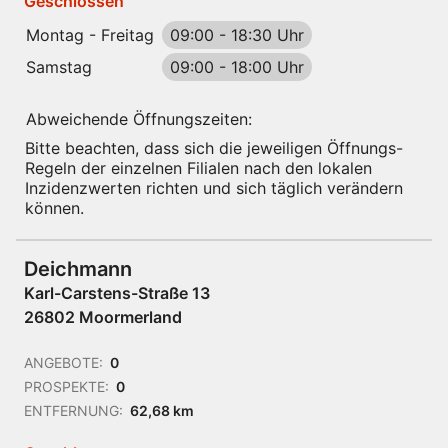
Geschlossen
Montag - Freitag
09:00
-
18:30 Uhr
Samstag
09:00
-
18:00 Uhr
Abweichende Öffnungszeiten:
Bitte beachten, dass sich die jeweiligen Öffnungs-
Regeln der einzelnen Filialen nach den lokalen
Inzidenzwerten richten und sich täglich verändern
können.
Deichmann
Karl-Carstens-Straße 13
26802 Moormerland
ANGEBOTE:
0
PROSPEKTE:
0
ENTFERNUNG:
62,68 km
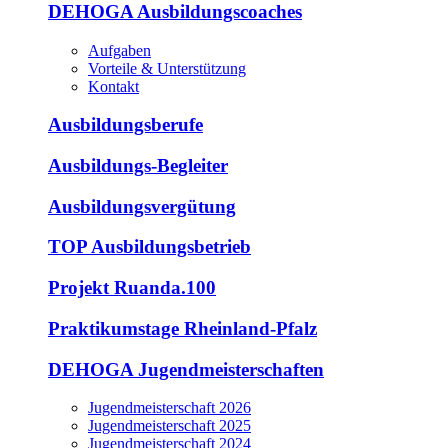
DEHOGA Ausbildungscoaches
Aufgaben
Vorteile & Unterstützung
Kontakt
Ausbildungsberufe
Ausbildungs-Begleiter
Ausbildungsvergütung
TOP Ausbildungsbetrieb
Projekt Ruanda.100
Praktikumstage Rheinland-Pfalz
DEHOGA Jugendmeisterschaften
Jugendmeisterschaft 2026
Jugendmeisterschaft 2025
Jugendmeisterschaft 2024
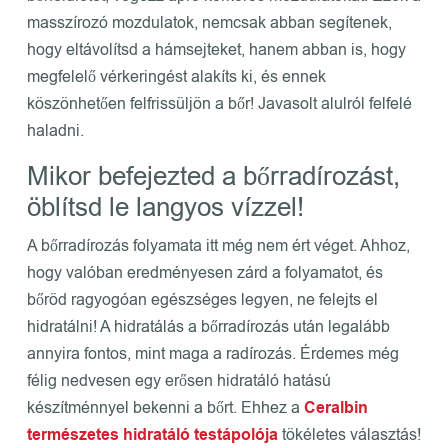
masszírozó mozdulatok, nemcsak abban segítenek,
hogy eltávolítsd a hámsejteket, hanem abban is, hogy
megfelelő vérkeringést alakíts ki, és ennek
köszönhetően felfrissüljön a bőr! Javasolt alulról felfelé
haladni.
Mikor befejezted a bőrradírozást,
öblítsd le langyos vízzel!
A bőrradírozás folyamata itt még nem ért véget. Ahhoz,
hogy valóban eredményesen zárd a folyamatot, és
bőröd ragyogóan egészséges legyen, ne felejts el
hidratálni! A hidratálás a bőrradírozás után legalább
annyira fontos, mint maga a radírozás. Érdemes még
félig nedvesen egy erősen hidratáló hatású
készítménnyel bekenni a bőrt. Ehhez a
Ceralbin
természetes hidratáló testápolója
tökéletes választás!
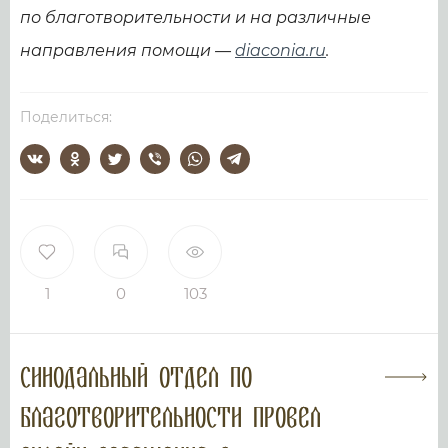
по благотворительности и на различные
направления помощи —
diaconia.ru
.
Поделиться:
1
0
103
Синодальный отдел по
благотворительности провел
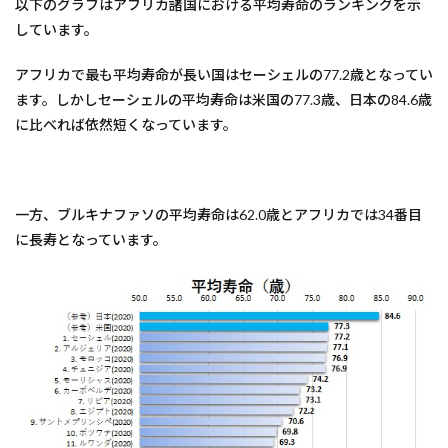
以下のグラフはアフリカ諸国における平均寿命のランキングを示
しています。
アフリカで最も平均寿命が長い国はセーシェルの77.2歳となってい
ます。しかしセーシェルの平均寿命は米国の77.3歳、日本の84.6歳
に比べれば依然短くなっています。
一方、ブルキナファソの平均寿命は62.0歳とアフリカでは34番目
に長寿となっています。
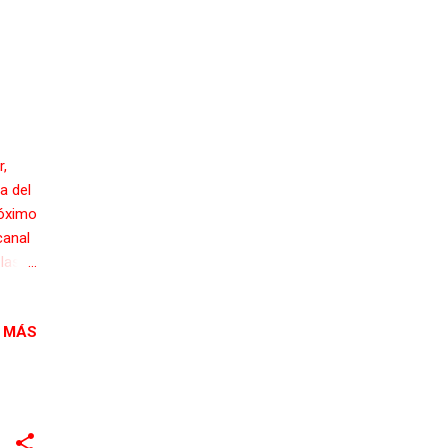
r,
a del
róximo
canal
 las
e TV y
 MÁS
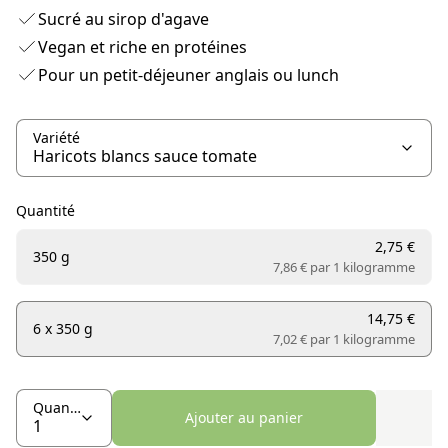
Sucré au sirop d'agave
Vegan et riche en protéines
Pour un petit-déjeuner anglais ou lunch
Variété
Quantité
2,75 €
350 g
7,86 € par
1 kilogramme
14,75 €
6 x 350 g
7,02 € par
1 kilogramme
Quantité
Ajouter au panier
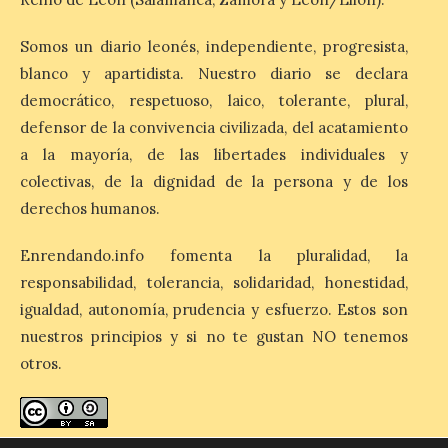
provincias con menos margen: apenas un
1% de los alojamientos siguen libres para
Somos un diario leonés, independiente, progresista,
esas […]
blanco y apartidista. Nuestro diario se declara
democrático, respetuoso, laico, tolerante, plural,
El eclipse genera un boom
defensor de la convivencia civilizada, del acatamiento
de reservas hoteleras y
a la mayoría, de las libertades individuales y
precios desorbitados,
colectivas, de la dignidad de la persona y de los
según SiteMinder
derechos humanos.
7 Ago 2026
Enrendando.info fomenta la pluralidad, la
responsabilidad, tolerancia, solidaridad, honestidad,
Asturias lidera el impacto
del fenómeno, con el
igualdad, autonomía, prudencia y esfuerzo. Estos son
mayor aumento en
nuestros principios y si no te gustan NO tenemos
reservas, precios y
antelación de compra. El
otros.
auge de la demanda redefine la
planificación: reservas más anticipadas y
estancias más breves en torno al evento.
Madrid, 7 agosto de […]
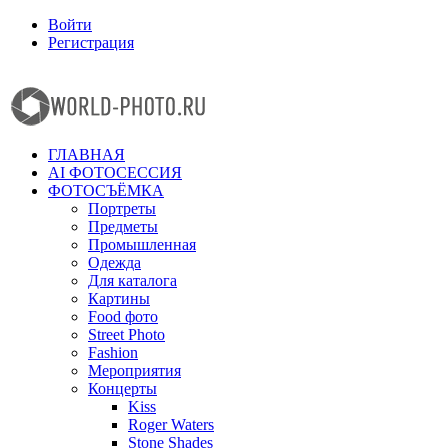
Войти
Регистрация
Facebook
Instagram
ГЛАВНАЯ
AI ФОТОСЕССИЯ
ФОТОСЪЁМКА
Портреты
Предметы
Промышленная
Одежда
Для каталога
Картины
Food фото
Street Photo
Fashion
Мероприятия
Концерты
Kiss
Roger Waters
Stone Shades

***

| EXERCISE DIRECTIONS |
With pictures excluded, reproduce exactly the lines above from the one containing "hidratálni! A hidratálás" down to the one containing "1% de los alojamientos siguen libres para", those two included.

| ANSWER SPACE |
hidratálni! A hidratálás a bőrradírozás után legalább
annyira fontos, mint maga a radírozás. Érdemes még
félig nedvesen egy erősen hidratáló hatású
készítménnyel bekenni a bőrt. Ehhez a
Ceralbin
természetes hidratáló testápolója
tökéletes választás!
по благотворительности и на различные
направления помощи —
diaconia.ru
.
Поделиться:
1
0
103
Синодальный отдел по
благотворительности провел
以下のグラフはアフリカ諸国における平均寿命のランキングを示
しています。
アフリカで最も平均寿命が長い国はセーシェルの77.2歳となってい
ます。しかしセーシェルの平均寿命は米国の77.3歳、日本の84.6歳
に比べれば依然短くなっています。
一方、ブルキナファソの平均寿命は62.0歳とアフリカでは34番目
に長寿となっています。
r,
a del
róximo
canal
 las
e TV y
 MÁS
Sucré au sirop d'agave
Vegan et riche en protéines
Pour un petit-déjeuner anglais ou lunch
Variété
Quantité
2,75 €
350 g
7,86 € par
1 kilogramme
14,75 €
6 x 350 g
7,02 € par
1 kilogramme
Quantité
Ajouter au panier
provincias con menos margen: apenas un
1% de los alojamientos siguen libres para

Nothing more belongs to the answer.